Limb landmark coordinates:
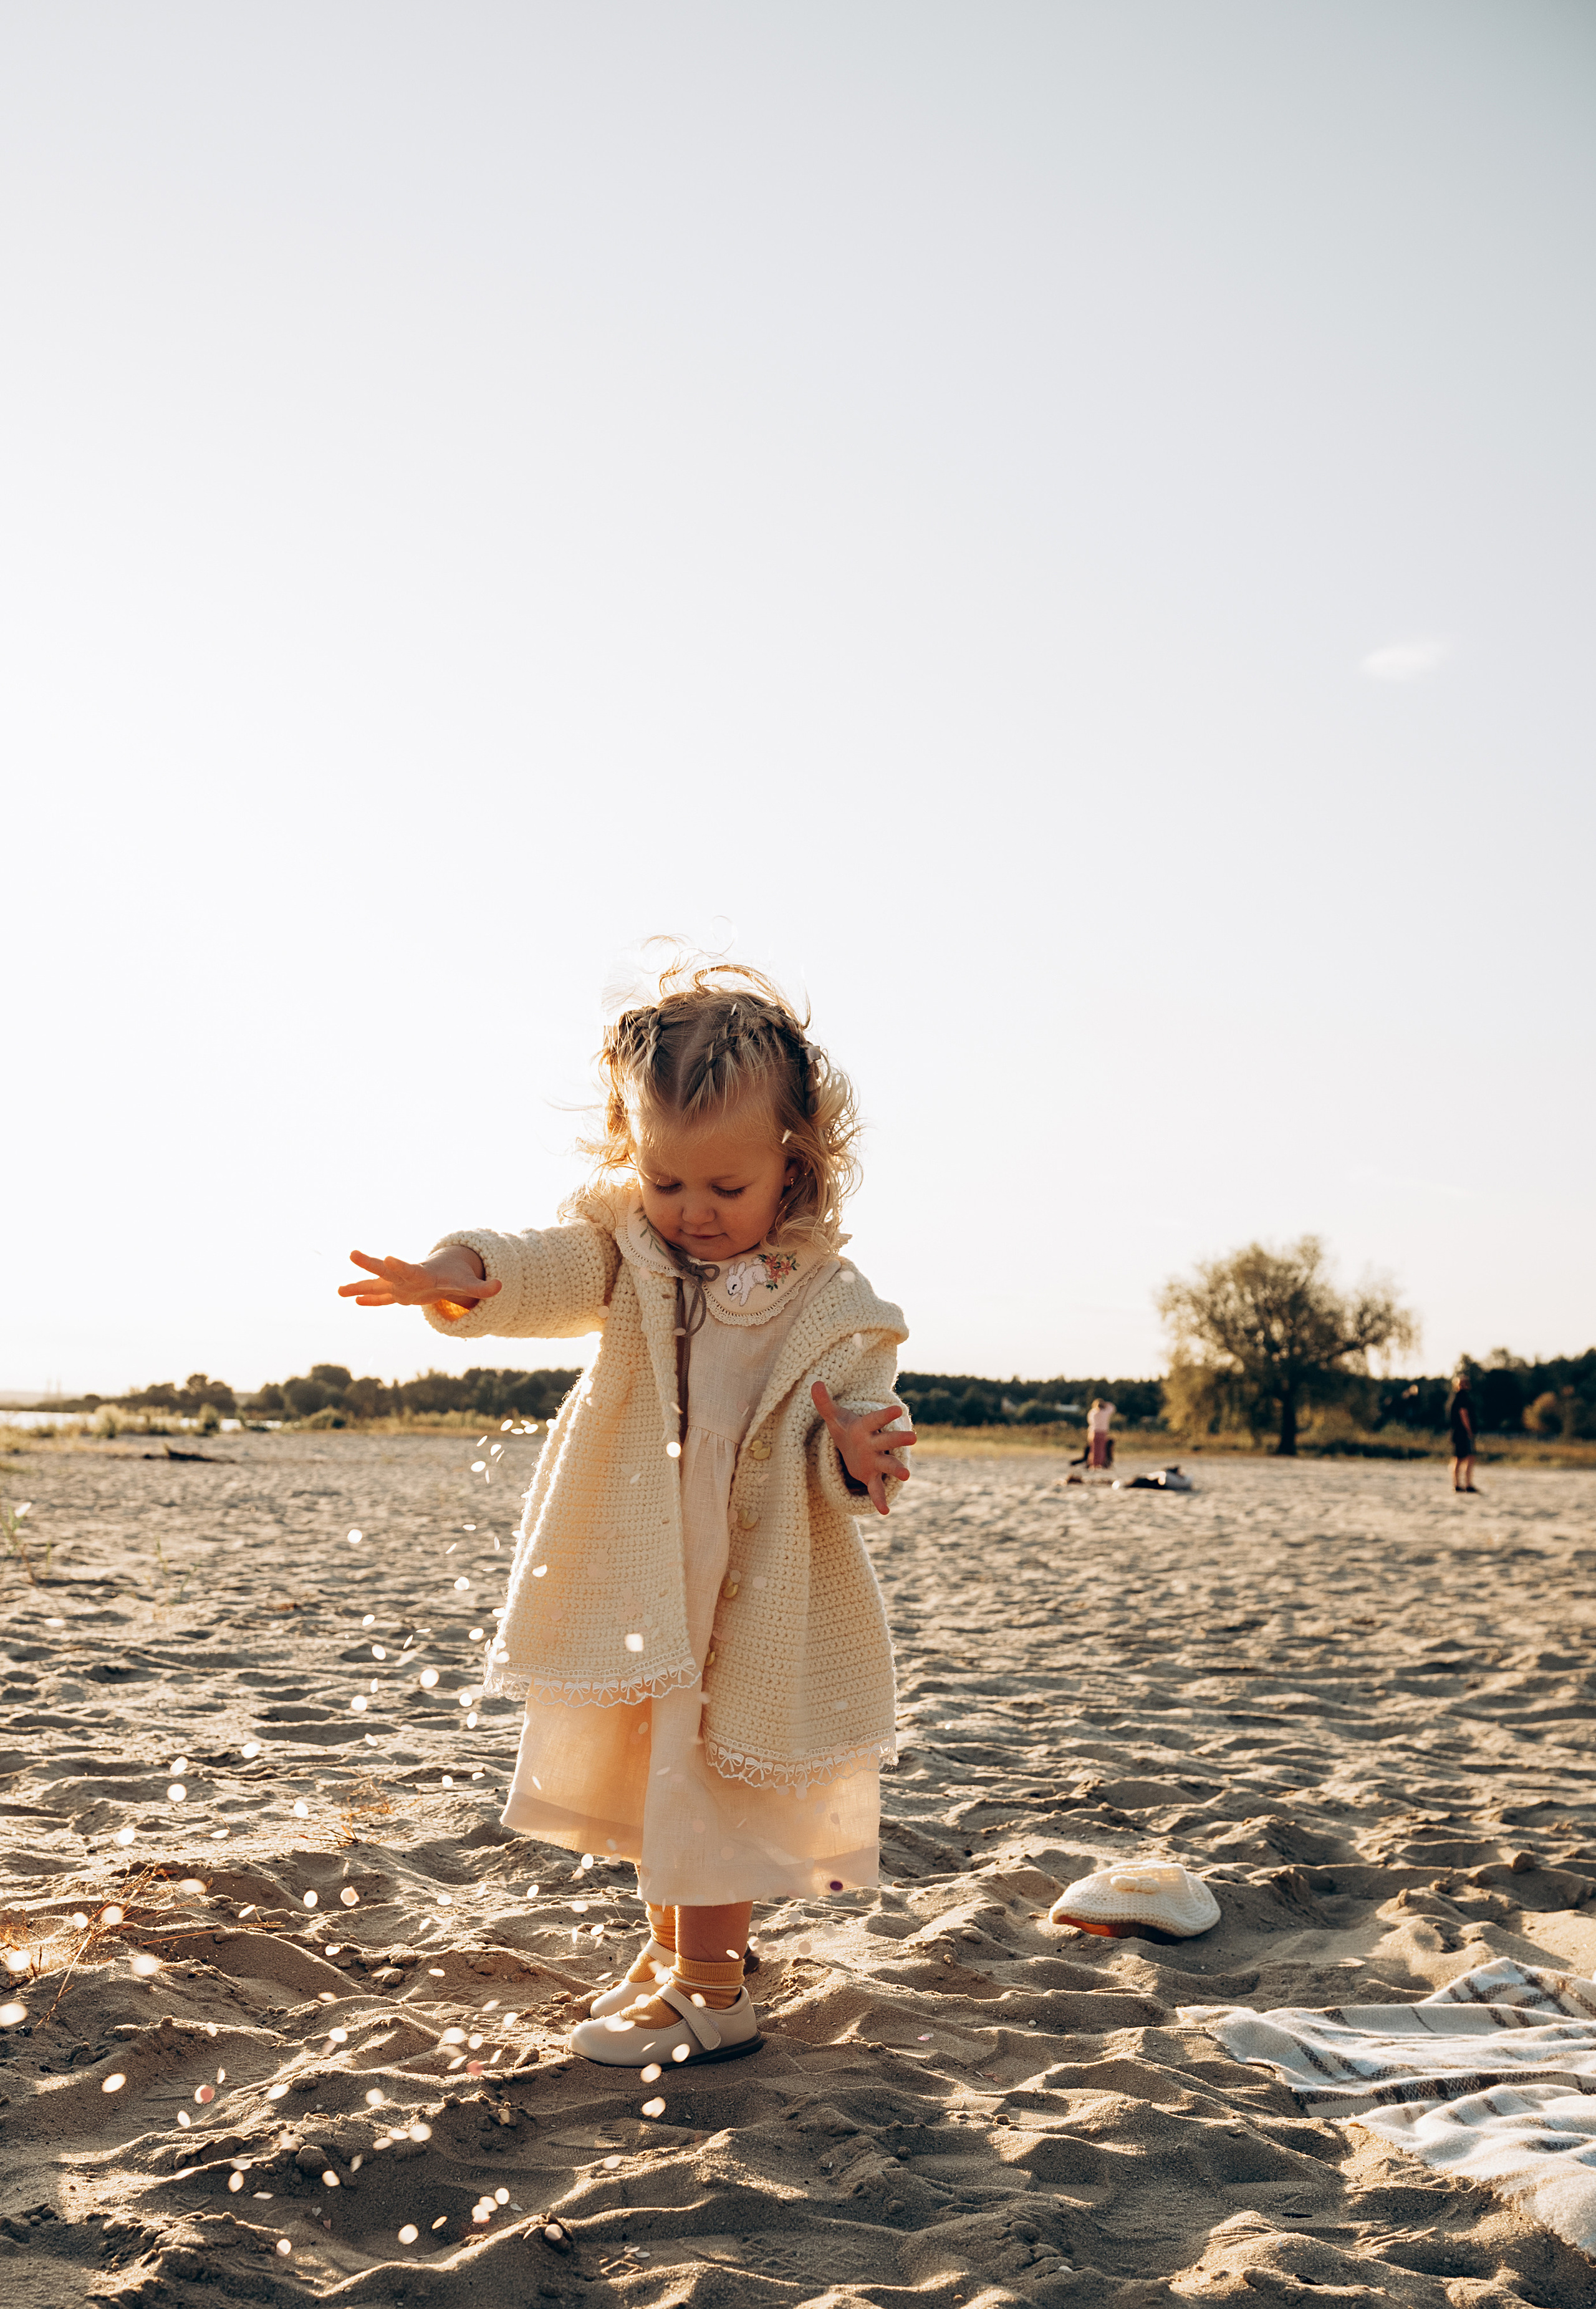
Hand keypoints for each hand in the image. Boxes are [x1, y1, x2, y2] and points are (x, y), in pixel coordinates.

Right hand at [338, 1247, 500, 1315]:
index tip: (387, 1257)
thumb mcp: (468, 1283)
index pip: (410, 1269)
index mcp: (422, 1274)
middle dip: (370, 1264)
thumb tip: (500, 1286)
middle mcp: (407, 1277)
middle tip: (353, 1253)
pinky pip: (380, 1296)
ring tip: (337, 1290)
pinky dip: (368, 1298)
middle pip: (386, 1271)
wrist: (447, 1269)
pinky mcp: (398, 1292)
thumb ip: (482, 1287)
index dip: (400, 1265)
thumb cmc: (456, 1275)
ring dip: (358, 1286)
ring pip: (377, 1284)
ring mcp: (400, 1285)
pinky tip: (352, 1299)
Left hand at [811, 1381, 916, 1514]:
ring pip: (887, 1465)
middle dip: (899, 1440)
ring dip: (896, 1470)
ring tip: (907, 1476)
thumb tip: (815, 1383)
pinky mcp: (871, 1476)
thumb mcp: (833, 1417)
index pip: (875, 1420)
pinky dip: (880, 1499)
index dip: (885, 1415)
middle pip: (887, 1441)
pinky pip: (877, 1488)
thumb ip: (824, 1403)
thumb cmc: (846, 1428)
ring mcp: (875, 1461)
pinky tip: (884, 1511)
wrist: (852, 1447)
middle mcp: (874, 1444)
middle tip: (914, 1438)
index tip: (898, 1409)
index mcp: (865, 1427)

What you have to do: Repeat each entry above exactly. Omit the pictures.

Answer space:
Hand keypoints for each hand in the image. Boxes are [x1, y1, x2, y2] and points are (x, y), in pixel coordinates.

Right hand at [338, 1247, 500, 1315]:
index tip: (387, 1257)
thumb mcp: (468, 1283)
index pip: (410, 1269)
index mcp: (422, 1274)
middle dip: (370, 1264)
thumb tip: (500, 1286)
middle mcp: (407, 1277)
middle tip: (353, 1253)
pinky pip: (380, 1296)
ring tip: (337, 1290)
pinky dip: (368, 1298)
middle pip: (386, 1271)
wrist: (447, 1269)
pinky mcp: (398, 1292)
thumb ip: (482, 1287)
index dip: (400, 1265)
thumb cmc: (456, 1275)
ring dip: (358, 1286)
ring pip: (377, 1284)
ring mcp: (400, 1285)
pinky tip: (352, 1299)
Left hand at [811, 1381, 916, 1514]:
ring pip: (887, 1465)
middle dip: (899, 1440)
ring dip: (896, 1470)
ring tip: (907, 1476)
thumb tip: (815, 1383)
pinky mcp: (871, 1476)
thumb mcp: (833, 1417)
index pip: (875, 1420)
pinky dip: (880, 1499)
index dip: (885, 1415)
middle pip: (887, 1441)
pinky pip: (877, 1488)
thumb ip: (824, 1403)
thumb cmc: (846, 1428)
ring mcp: (875, 1461)
pinky tip: (884, 1511)
wrist: (852, 1447)
middle mcp: (874, 1444)
middle tip: (914, 1438)
index tip: (898, 1409)
index mcp: (865, 1427)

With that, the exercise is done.